▶ What the task asks:
Please render all of the material below as a numbered list, leaving out any blank lines.

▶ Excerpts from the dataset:

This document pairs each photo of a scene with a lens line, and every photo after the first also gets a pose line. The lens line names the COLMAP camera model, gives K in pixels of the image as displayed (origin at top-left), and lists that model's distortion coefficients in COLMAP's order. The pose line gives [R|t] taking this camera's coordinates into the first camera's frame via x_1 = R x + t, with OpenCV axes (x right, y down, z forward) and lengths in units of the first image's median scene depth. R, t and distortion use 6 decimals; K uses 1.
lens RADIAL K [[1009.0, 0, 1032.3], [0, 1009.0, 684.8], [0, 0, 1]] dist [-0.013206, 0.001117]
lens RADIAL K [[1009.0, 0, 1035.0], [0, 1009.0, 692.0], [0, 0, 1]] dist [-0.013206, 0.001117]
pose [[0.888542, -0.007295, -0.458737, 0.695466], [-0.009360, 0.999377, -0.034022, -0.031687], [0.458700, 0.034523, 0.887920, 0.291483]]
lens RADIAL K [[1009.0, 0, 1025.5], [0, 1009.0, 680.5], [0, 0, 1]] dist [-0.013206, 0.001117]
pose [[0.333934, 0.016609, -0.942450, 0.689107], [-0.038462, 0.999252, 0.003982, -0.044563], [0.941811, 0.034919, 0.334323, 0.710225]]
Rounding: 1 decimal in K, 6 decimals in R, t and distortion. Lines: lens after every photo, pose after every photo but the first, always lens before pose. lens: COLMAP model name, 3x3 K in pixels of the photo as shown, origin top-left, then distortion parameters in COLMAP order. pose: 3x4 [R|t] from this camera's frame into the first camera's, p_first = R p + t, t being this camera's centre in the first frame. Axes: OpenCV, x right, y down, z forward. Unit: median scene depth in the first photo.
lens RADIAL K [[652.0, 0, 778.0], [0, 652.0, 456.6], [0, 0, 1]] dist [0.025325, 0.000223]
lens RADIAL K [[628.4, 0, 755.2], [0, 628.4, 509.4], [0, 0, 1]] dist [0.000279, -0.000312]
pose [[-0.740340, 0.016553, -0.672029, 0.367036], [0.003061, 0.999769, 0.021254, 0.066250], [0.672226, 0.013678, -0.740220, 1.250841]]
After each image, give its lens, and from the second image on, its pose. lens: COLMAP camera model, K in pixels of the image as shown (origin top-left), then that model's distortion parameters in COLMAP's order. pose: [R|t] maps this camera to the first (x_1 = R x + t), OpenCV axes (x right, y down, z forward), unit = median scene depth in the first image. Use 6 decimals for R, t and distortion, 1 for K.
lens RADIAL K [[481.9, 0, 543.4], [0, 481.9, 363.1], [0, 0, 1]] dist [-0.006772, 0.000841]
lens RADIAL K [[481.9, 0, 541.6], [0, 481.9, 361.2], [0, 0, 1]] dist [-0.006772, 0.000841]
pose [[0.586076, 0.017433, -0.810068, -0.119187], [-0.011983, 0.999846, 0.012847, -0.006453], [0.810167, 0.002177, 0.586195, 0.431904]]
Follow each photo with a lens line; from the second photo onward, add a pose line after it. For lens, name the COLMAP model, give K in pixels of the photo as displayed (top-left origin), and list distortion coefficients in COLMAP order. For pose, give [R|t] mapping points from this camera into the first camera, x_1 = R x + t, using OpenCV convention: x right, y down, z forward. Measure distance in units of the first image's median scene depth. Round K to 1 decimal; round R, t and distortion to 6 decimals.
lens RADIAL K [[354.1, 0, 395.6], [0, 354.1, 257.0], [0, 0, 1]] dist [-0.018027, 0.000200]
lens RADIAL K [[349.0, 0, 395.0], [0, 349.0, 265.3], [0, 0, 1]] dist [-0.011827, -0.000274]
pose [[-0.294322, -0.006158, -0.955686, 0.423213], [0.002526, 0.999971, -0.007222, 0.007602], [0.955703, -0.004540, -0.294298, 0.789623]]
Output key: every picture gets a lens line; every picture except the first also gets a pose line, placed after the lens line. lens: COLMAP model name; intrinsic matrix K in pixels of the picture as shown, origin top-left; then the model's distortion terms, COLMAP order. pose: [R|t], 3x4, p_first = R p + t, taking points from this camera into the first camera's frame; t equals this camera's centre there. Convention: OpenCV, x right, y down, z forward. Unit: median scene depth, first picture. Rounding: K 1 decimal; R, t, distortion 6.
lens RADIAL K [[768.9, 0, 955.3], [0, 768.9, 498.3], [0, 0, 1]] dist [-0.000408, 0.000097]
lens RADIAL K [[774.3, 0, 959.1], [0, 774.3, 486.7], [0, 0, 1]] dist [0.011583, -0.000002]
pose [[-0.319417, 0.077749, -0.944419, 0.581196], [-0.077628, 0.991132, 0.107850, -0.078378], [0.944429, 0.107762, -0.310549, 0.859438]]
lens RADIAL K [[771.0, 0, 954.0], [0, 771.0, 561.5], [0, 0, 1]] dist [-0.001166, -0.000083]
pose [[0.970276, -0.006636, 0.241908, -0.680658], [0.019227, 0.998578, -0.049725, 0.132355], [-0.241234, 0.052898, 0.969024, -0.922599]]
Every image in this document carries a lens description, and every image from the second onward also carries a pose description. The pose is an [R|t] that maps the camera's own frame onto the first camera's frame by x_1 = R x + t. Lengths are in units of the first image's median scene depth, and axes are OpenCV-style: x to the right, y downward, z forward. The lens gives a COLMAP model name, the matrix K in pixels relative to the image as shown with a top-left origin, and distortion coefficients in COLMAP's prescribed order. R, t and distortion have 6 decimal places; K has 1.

▶ Written reply:
1. This document pairs each photo of a scene with a lens line, and every photo after the first also gets a pose line. The lens line names the COLMAP camera model, gives K in pixels of the image as displayed (origin at top-left), and lists that model's distortion coefficients in COLMAP's order. The pose line gives [R|t] taking this camera's coordinates into the first camera's frame via x_1 = R x + t, with OpenCV axes (x right, y down, z forward) and lengths in units of the first image's median scene depth. R, t and distortion use 6 decimals; K uses 1.
2. lens RADIAL K [[1009.0, 0, 1032.3], [0, 1009.0, 684.8], [0, 0, 1]] dist [-0.013206, 0.001117]
3. lens RADIAL K [[1009.0, 0, 1035.0], [0, 1009.0, 692.0], [0, 0, 1]] dist [-0.013206, 0.001117]
4. pose [[0.888542, -0.007295, -0.458737, 0.695466], [-0.009360, 0.999377, -0.034022, -0.031687], [0.458700, 0.034523, 0.887920, 0.291483]]
5. lens RADIAL K [[1009.0, 0, 1025.5], [0, 1009.0, 680.5], [0, 0, 1]] dist [-0.013206, 0.001117]
6. pose [[0.333934, 0.016609, -0.942450, 0.689107], [-0.038462, 0.999252, 0.003982, -0.044563], [0.941811, 0.034919, 0.334323, 0.710225]]
7. Rounding: 1 decimal in K, 6 decimals in R, t and distortion. Lines: lens after every photo, pose after every photo but the first, always lens before pose. lens: COLMAP model name, 3x3 K in pixels of the photo as shown, origin top-left, then distortion parameters in COLMAP order. pose: 3x4 [R|t] from this camera's frame into the first camera's, p_first = R p + t, t being this camera's centre in the first frame. Axes: OpenCV, x right, y down, z forward. Unit: median scene depth in the first photo.
8. lens RADIAL K [[652.0, 0, 778.0], [0, 652.0, 456.6], [0, 0, 1]] dist [0.025325, 0.000223]
9. lens RADIAL K [[628.4, 0, 755.2], [0, 628.4, 509.4], [0, 0, 1]] dist [0.000279, -0.000312]
10. pose [[-0.740340, 0.016553, -0.672029, 0.367036], [0.003061, 0.999769, 0.021254, 0.066250], [0.672226, 0.013678, -0.740220, 1.250841]]
11. After each image, give its lens, and from the second image on, its pose. lens: COLMAP camera model, K in pixels of the image as shown (origin top-left), then that model's distortion parameters in COLMAP's order. pose: [R|t] maps this camera to the first (x_1 = R x + t), OpenCV axes (x right, y down, z forward), unit = median scene depth in the first image. Use 6 decimals for R, t and distortion, 1 for K.
12. lens RADIAL K [[481.9, 0, 543.4], [0, 481.9, 363.1], [0, 0, 1]] dist [-0.006772, 0.000841]
13. lens RADIAL K [[481.9, 0, 541.6], [0, 481.9, 361.2], [0, 0, 1]] dist [-0.006772, 0.000841]
14. pose [[0.586076, 0.017433, -0.810068, -0.119187], [-0.011983, 0.999846, 0.012847, -0.006453], [0.810167, 0.002177, 0.586195, 0.431904]]
15. Follow each photo with a lens line; from the second photo onward, add a pose line after it. For lens, name the COLMAP model, give K in pixels of the photo as displayed (top-left origin), and list distortion coefficients in COLMAP order. For pose, give [R|t] mapping points from this camera into the first camera, x_1 = R x + t, using OpenCV convention: x right, y down, z forward. Measure distance in units of the first image's median scene depth. Round K to 1 decimal; round R, t and distortion to 6 decimals.
16. lens RADIAL K [[354.1, 0, 395.6], [0, 354.1, 257.0], [0, 0, 1]] dist [-0.018027, 0.000200]
17. lens RADIAL K [[349.0, 0, 395.0], [0, 349.0, 265.3], [0, 0, 1]] dist [-0.011827, -0.000274]
18. pose [[-0.294322, -0.006158, -0.955686, 0.423213], [0.002526, 0.999971, -0.007222, 0.007602], [0.955703, -0.004540, -0.294298, 0.789623]]
19. Output key: every picture gets a lens line; every picture except the first also gets a pose line, placed after the lens line. lens: COLMAP model name; intrinsic matrix K in pixels of the picture as shown, origin top-left; then the model's distortion terms, COLMAP order. pose: [R|t], 3x4, p_first = R p + t, taking points from this camera into the first camera's frame; t equals this camera's centre there. Convention: OpenCV, x right, y down, z forward. Unit: median scene depth, first picture. Rounding: K 1 decimal; R, t, distortion 6.
20. lens RADIAL K [[768.9, 0, 955.3], [0, 768.9, 498.3], [0, 0, 1]] dist [-0.000408, 0.000097]
21. lens RADIAL K [[774.3, 0, 959.1], [0, 774.3, 486.7], [0, 0, 1]] dist [0.011583, -0.000002]
22. pose [[-0.319417, 0.077749, -0.944419, 0.581196], [-0.077628, 0.991132, 0.107850, -0.078378], [0.944429, 0.107762, -0.310549, 0.859438]]
23. lens RADIAL K [[771.0, 0, 954.0], [0, 771.0, 561.5], [0, 0, 1]] dist [-0.001166, -0.000083]
24. pose [[0.970276, -0.006636, 0.241908, -0.680658], [0.019227, 0.998578, -0.049725, 0.132355], [-0.241234, 0.052898, 0.969024, -0.922599]]
25. Every image in this document carries a lens description, and every image from the second onward also carries a pose description. The pose is an [R|t] that maps the camera's own frame onto the first camera's frame by x_1 = R x + t. Lengths are in units of the first image's median scene depth, and axes are OpenCV-style: x to the right, y downward, z forward. The lens gives a COLMAP model name, the matrix K in pixels relative to the image as shown with a top-left origin, and distortion coefficients in COLMAP's prescribed order. R, t and distortion have 6 decimal places; K has 1.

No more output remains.